Yes, that makes sense. Naming a properly-drafted trust as beneficiary of your IRA can achieve a number of goals. It makes sure that your children don’t gain control of their shares of the IRA at an age when they may not be ready to manage the funds. Hopefully, you’ll live a long time and that won’t be an issue, but now it is. Someone who inherits an IRA must take required minimum distributions (RMDs) based on her own life expectancy beginning a year after the death of the retiree as opposed to waiting until after age 70 1/2 as you can do with your own retirement account. This is a relatively small amount for a young beneficiary. However, the beneficiary of the inherited IRA is also free to take out more—up to the entire IRA. This usually doesn’t make financial sense because it means paying taxes on the distribution immediately rather than benefiting from investment benefits of “stretching” the IRA. The use of a trust can prevent the beneficiaries from taking such unwise steps.

In addition, the trust can help with college financial aid and provide protection from creditors and in the event of divorce.

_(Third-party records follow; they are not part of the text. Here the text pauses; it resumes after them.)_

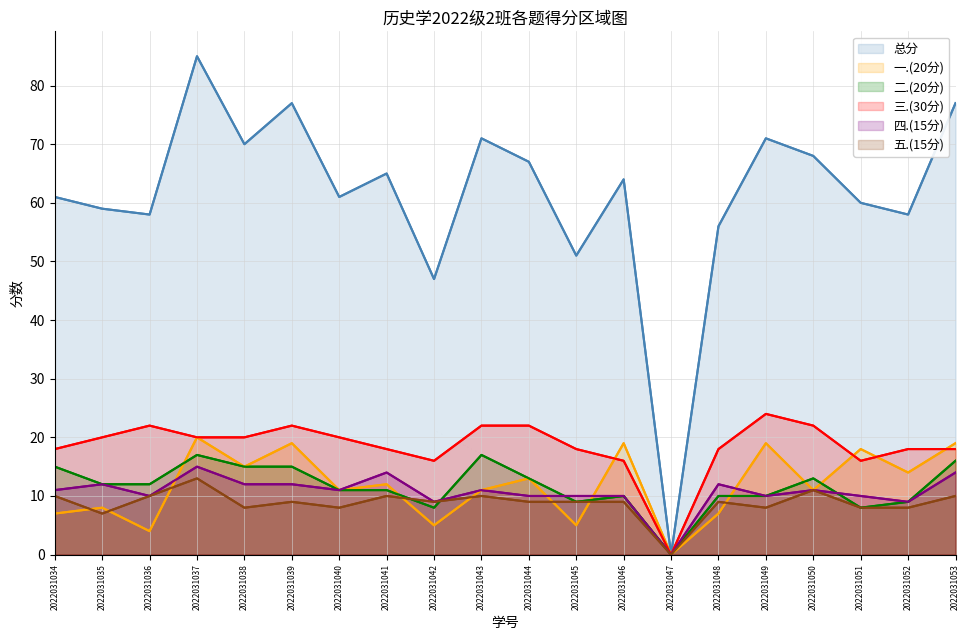

What value does the 二.(20分) series have at 2022031045, to the nearest 10?

10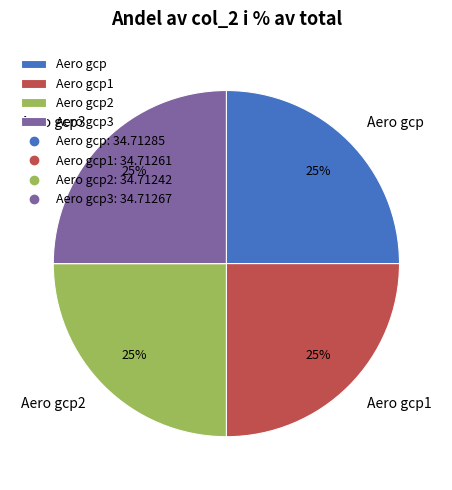

Is there a majority slice in this chart?

No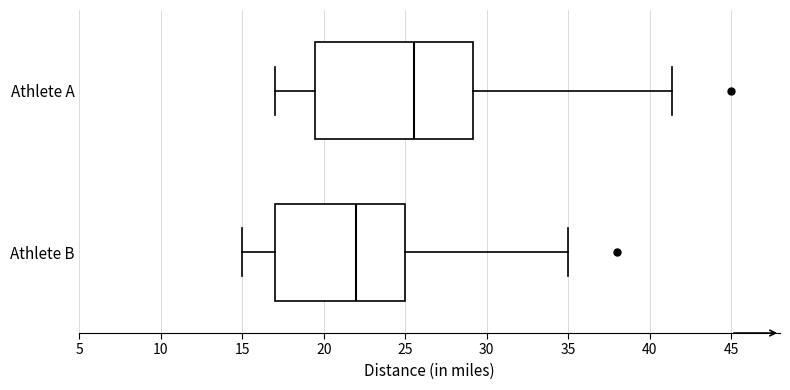

Which box is the widest, from its left edge to its right edge?

Athlete A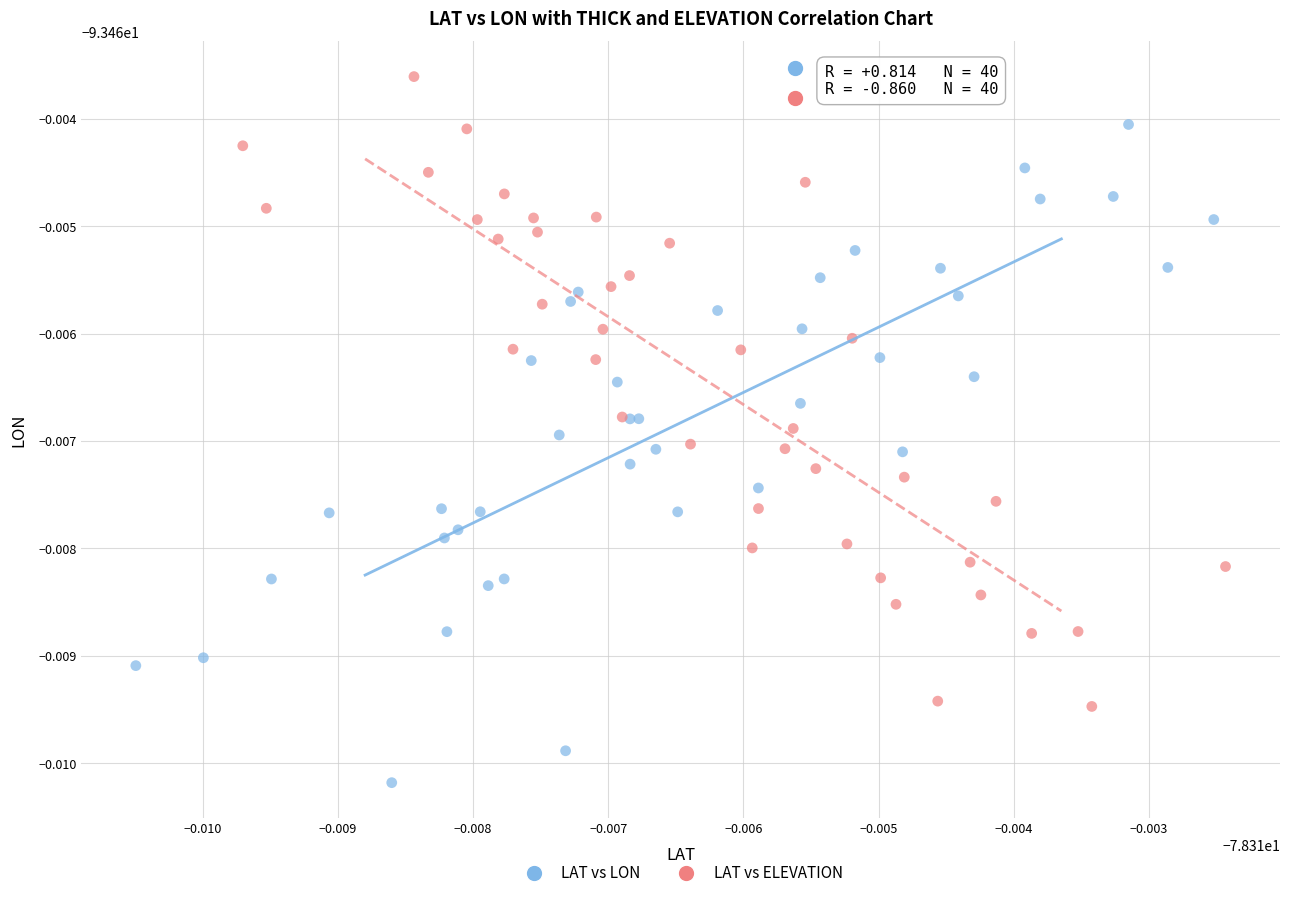

What are all the series names shown in the legend?

LAT vs LON, LAT vs ELEVATION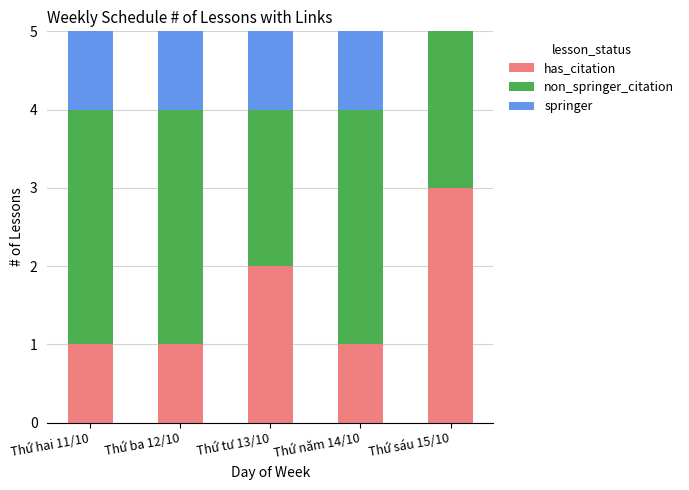

What is the total value across all series at Thứ ba 12/10?

5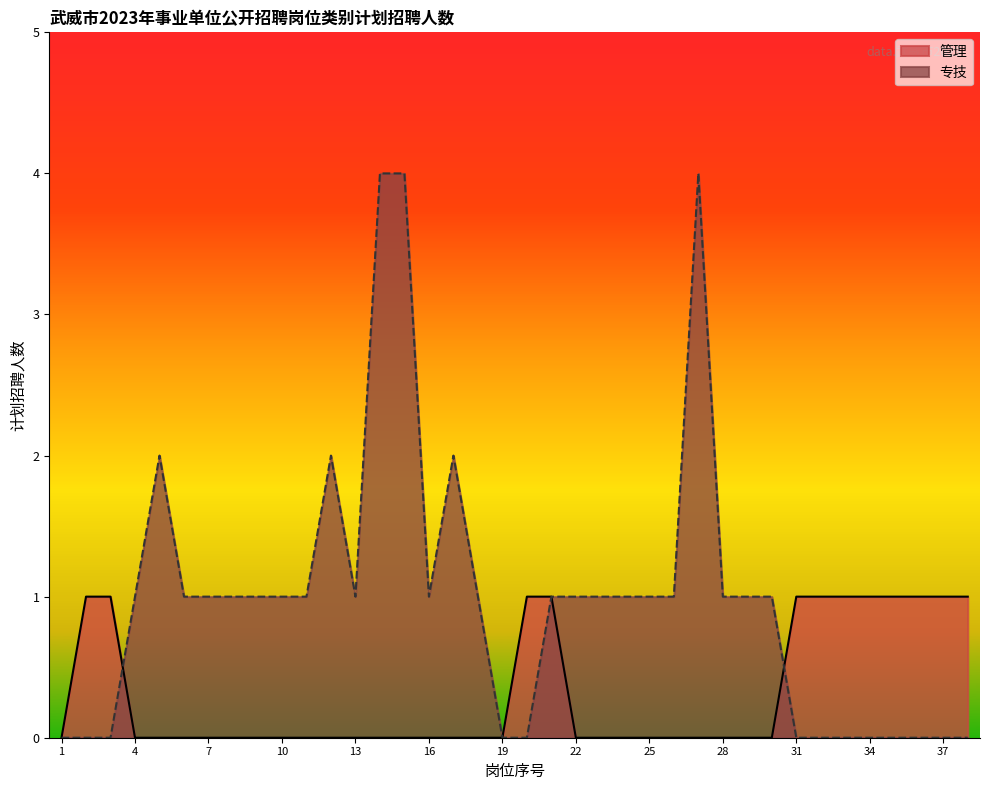

Rank the series at 22 from highest to lowest value.

专技, 管理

One issue you need to consider is whether to create a “conduit” trust, as you suggest, or an “accumulation” trust. The terms of a conduit trust require that the RMDs be distributed outright to the beneficiaries each year. An accumulation trust permits the trustee to hold and invest the RMDs or to spend them on behalf of the beneficiary rather than distributing them outright. This may make more sense given your children’s current ages. It’s just a bit more complicated to draft than a conduit trust, so make sure you work with an attorney with expertise in this area.